Pablo Gámez Cersosimo
Uno de los debates soslayados en la actualidad es la erosión del contrato social. Y las fracturas que están generando las empresas tecnológicas —cada vez más opacas y sin rendición de cuentas— son profundas, especialmente porque tecnologías como la inteligencia artificial (IA) están desmantelando el andamiaje del trabajo y la economía, dando paso a lo que tiene característica de ser un tecno feudalismo.
El Informe sobre Tecnología e Innovación 2025 de las Naciones Unidas sobre Comercio y Desarrollo (UNCTAD), documenta que la IA podría afectar al 40% de los puestos de trabajo en todo el mundo. La automatización y el desplazamiento de empleos son preocupaciones reales.
Ciertamente, la IA está dando forma al futuro económico del mundo, pero 118 países, en su mayoría del Sur Global, están ausentes de los principales debates sobre la gobernanza de la IA.
Desde Rousseau, el contrato social se basa en la noción de ciudadanía: un sujeto (económicamente) activo, capaz de reclamar derechos y asumir responsabilidades dentro de una estructura justa.
Pero ese equilibrio se está desmoronando.
El “cerebro sintético” promete “maximizar eficiencia, acumulación y productividad”. Lo hace a un costo socioambiental impune. La robótica humanoide es la máxima expresión de una nueva morfología digital que nos sitúa en una geografía desconocida. Una en la que se nos puede desplazar por “irrelevantes” ante la condición algorítmica.
Poca duda cabe que lo que está en juego, ahora, es la propia relevancia de la existencia humana dentro de la estructura económica.
Siempre justificada bajo diversos marcos ideológicos y políticos, la desigualdad ha sido un pilar de los sistemas económicos. Con el avance de la IA, tropezamos con un nuevo mecanismo de exclusión: la sustitución del trabajo humano por procesos automatizados que no solo aumentan la productividad, sino que también desplazan a los trabajadores sin ofrecerles un camino claro de reintegración en la economía.
Y, de esta manera, convirtiéndolos en obsoletos antes de que tengan la oportunidad de reinventarse. En esta realidad, pasamos a ser parte de la obsolescencia programada, característica inherente del diseño de la revolución digital.
“Esta creciente disparidad podría provocar una crisis social comparable a la que vivió Europa durante el período de entreguerras, creando un terreno fértil para el auge de movimientos fascistas”, advierte Geoffrey Hinton—Premio Nobel de Física por su trabajo en redes neuronales.
Dario Amodei, CEO de Anthropic, anunció que el desempleo estructural podría superar el 20% en pocos años—afectando empleos de baja cualificación y a profesionales altamente capacitados.
Bajo el control de unas pocas empresas tecnológicas, “la transición” no es regulada, debatida. Verticalmente es impuesta ante una inercia política a todos los niveles. La velocidad del cambio tecnológico, su escala global y la sofisticación de sus métodos sugieren que somos testigos de una reconfiguración del pacto social. Pero esta vez en un entorno dominado por una poderosa jerarquía tecno-feudal.
Para James Alan Robinson, Premio Nobel de Economía en 2024, la IA no solo ampliará la brecha entre los países desarrollados y aquellos que aún luchan por un crecimiento sostenible, sino que también profundizará las desigualdades dentro de cada nación.
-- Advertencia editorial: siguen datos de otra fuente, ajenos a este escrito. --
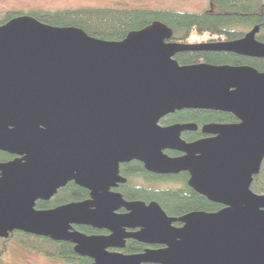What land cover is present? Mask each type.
<instances>
[{"label": "water", "instance_id": "1", "mask_svg": "<svg viewBox=\"0 0 264 264\" xmlns=\"http://www.w3.org/2000/svg\"><path fill=\"white\" fill-rule=\"evenodd\" d=\"M258 30L228 42L182 44L170 42L172 30L159 21L121 41L29 15L0 25V151L15 156L0 162V239L20 231L69 242L91 264H264V194L250 189L264 160V72L174 58L220 51L264 59ZM188 109L230 113L239 123L205 125L202 132L213 137L187 143L181 133L195 125L160 120ZM133 160L156 174L188 172L187 185L223 207L174 218L157 202L125 201L109 188L125 181L119 164ZM68 182L91 199L35 208ZM74 225L110 235L86 236ZM126 237L165 248L106 250L121 248Z\"/></svg>", "mask_w": 264, "mask_h": 264}, {"label": "trees", "instance_id": "2", "mask_svg": "<svg viewBox=\"0 0 264 264\" xmlns=\"http://www.w3.org/2000/svg\"><path fill=\"white\" fill-rule=\"evenodd\" d=\"M209 7L201 12H187L167 9L147 8H105L86 7L65 10L34 9L23 14L18 11H7L1 17L0 25L20 16L29 15L39 22L51 26L76 27L87 35L105 41H121L131 31L143 29L155 21L162 22L172 30L170 42L189 43L197 41L228 42L240 39L244 31L258 26L256 40L264 43V1L263 0H208ZM248 30V31H249ZM247 31V32H248ZM180 65H230L250 66L264 72V59L250 58L220 51H185L174 57ZM235 118L228 113H218L207 110L176 111L160 120L162 125L187 121L194 122H225L230 123ZM12 159L10 155L0 152V162ZM125 175L147 174L138 162L122 166ZM150 179V178H149ZM180 182V180H176ZM250 189L258 194H264V165L259 174L254 177ZM126 201L157 202L169 216L178 217L193 211L215 212L220 206L208 201L204 196L181 183L179 189L149 190L143 187H126L121 190ZM87 191L73 182L68 183L49 201H37V210L55 208L71 202L83 200ZM89 233L91 230L78 228ZM13 240L19 246L43 256L61 260L70 264H88L90 260L77 256L68 242H54L49 238L34 236L20 231H14L7 239H0V254L3 244Z\"/></svg>", "mask_w": 264, "mask_h": 264}, {"label": "flooded vegetation", "instance_id": "3", "mask_svg": "<svg viewBox=\"0 0 264 264\" xmlns=\"http://www.w3.org/2000/svg\"><path fill=\"white\" fill-rule=\"evenodd\" d=\"M189 43H214V42H208V41H204L203 40V41L189 42ZM207 111H210V110H207ZM213 112L225 113V112H219V111H213ZM228 114H230V113H228ZM236 123H239V121L235 118V120L232 121V122H230V123H225V122H203V121H201V122H194V121H187V122H181V123H175V124H193V125L196 126V128L194 130L183 131L181 133V139H183L187 143H190V142H195L197 140L207 139V138H212L213 137V135H211V134H205V133L202 132V127L205 126V125H208V124H236ZM160 125H162V124L160 123ZM169 125H172V124L163 125V126H169ZM165 153L169 157H179V156L182 155V153H178V152H175V151H165ZM10 156H11L12 159L15 158V156H13V155H10ZM12 159H10V160H12ZM131 162H138V161L133 160V161H130V162H127V163H121V164H119V172H118V174H119L120 178L125 179V181L124 182L115 183V185L113 187H110L109 188V191L110 192H115V193H118V194H120L122 196L121 190L122 189H125L126 187H132V186H135V187H143V188H147L149 190L150 189L151 190L179 189L181 187V183L182 182H185L186 186H188L187 185V181L189 179L188 172H179L177 174H156V173H152V172H149L146 169H144L143 164L140 163V162H138V163H140L142 165V168H143V170L145 172V175L147 174L148 179H146L143 174L125 175L122 172V166L123 165H126V164H129ZM263 165H264V160L262 161L260 170L262 169ZM254 177H253V179H254ZM176 180H180L181 183L180 182H176ZM68 183H70V182H68ZM61 189H59L58 191H60ZM58 191H57V193H58ZM87 193H88V195H87L86 198H84L83 200L77 201V202H83V201L90 200L91 199L90 192L87 191ZM122 198H123V196H122ZM149 202L150 201L144 202V203L148 204ZM217 205L220 206L219 209H221L223 207V206H221L219 204H217ZM117 212L118 213H126V211L123 208L119 209ZM178 217H180V216H178ZM178 217H174V218H178ZM172 226L175 227V228H180L182 226V223H180V222H174V223H172ZM73 228H74V230H76V231H78L80 233H83L86 236H108V235H110V232L107 231V230H105V229H96V228H92L90 226H76V225H74ZM78 228H86V229H90L91 231L89 233H85V232L79 231ZM140 230H141V228H133V229L126 228L125 229V233L126 234H134V233L139 232ZM69 244H71V243H69ZM71 245H72L73 252H74V245L73 244H71ZM164 248H165V245H163V244H158V243H145V242L138 241V240H136L133 237H126V238H124L122 240V247L121 248H108L106 250L108 252H118V253H121L123 255H135V254L145 253L146 251L162 250ZM77 256H79V255H77ZM79 257H81V256H79ZM82 258H87V257H82ZM87 259L90 260V262L88 264H91L93 262V260H91L89 258H87Z\"/></svg>", "mask_w": 264, "mask_h": 264}, {"label": "rangeland", "instance_id": "4", "mask_svg": "<svg viewBox=\"0 0 264 264\" xmlns=\"http://www.w3.org/2000/svg\"><path fill=\"white\" fill-rule=\"evenodd\" d=\"M86 7L167 9L198 13L207 9L209 2L208 0H0V16L13 10L27 14L34 9L56 11ZM239 30L246 33L249 29L241 27ZM3 248L0 264H70L26 250L13 240L6 241Z\"/></svg>", "mask_w": 264, "mask_h": 264}]
</instances>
A buen ritmo, la IA está llevando a un mundo donde el tecno-capitalismo elimina la necesidad de trabajadores, consolidando una élite aún más inaccesible. ”Cambiará el funcionamiento de la economía política de la sociedad; reconfigurará el equilibrio de poder, por ejemplo, en el mercado laboral”, explica Helen Toner, exconsejera de OpenAI.
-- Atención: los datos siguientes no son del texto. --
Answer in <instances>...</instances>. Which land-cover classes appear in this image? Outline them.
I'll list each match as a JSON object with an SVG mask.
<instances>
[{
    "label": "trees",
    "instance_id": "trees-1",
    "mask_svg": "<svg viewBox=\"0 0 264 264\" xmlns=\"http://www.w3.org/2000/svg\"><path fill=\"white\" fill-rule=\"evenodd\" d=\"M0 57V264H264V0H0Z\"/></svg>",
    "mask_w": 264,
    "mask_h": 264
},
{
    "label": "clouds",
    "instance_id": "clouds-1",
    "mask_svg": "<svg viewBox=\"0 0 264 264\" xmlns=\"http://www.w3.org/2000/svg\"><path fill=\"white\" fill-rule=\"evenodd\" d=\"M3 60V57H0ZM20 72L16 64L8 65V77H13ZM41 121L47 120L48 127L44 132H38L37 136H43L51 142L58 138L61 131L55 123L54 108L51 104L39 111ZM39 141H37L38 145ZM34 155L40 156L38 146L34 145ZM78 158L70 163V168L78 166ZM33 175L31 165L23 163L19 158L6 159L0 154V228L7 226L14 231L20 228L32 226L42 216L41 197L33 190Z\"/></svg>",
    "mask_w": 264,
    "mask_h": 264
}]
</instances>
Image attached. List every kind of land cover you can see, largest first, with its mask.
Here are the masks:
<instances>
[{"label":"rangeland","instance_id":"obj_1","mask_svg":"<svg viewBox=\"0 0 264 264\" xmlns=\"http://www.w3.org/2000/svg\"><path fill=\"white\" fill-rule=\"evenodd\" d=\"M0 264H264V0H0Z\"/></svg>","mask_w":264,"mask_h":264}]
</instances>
La IA hará posible crecer económicamente un 10% anual (como dice Amodei) y, al mismo tiempo, excluir a la mitad de la población del sistema económico. Los asistentes de IA harán el trabajo, en un sistema programado para ya no necesitarnos.
Quiere decir que hemos pasado a ser irrelevantes por diseño.
– Investigador externo de Naciones Unidas. Autor del libro Depredadores Digitales (2022, Círculo Rojo).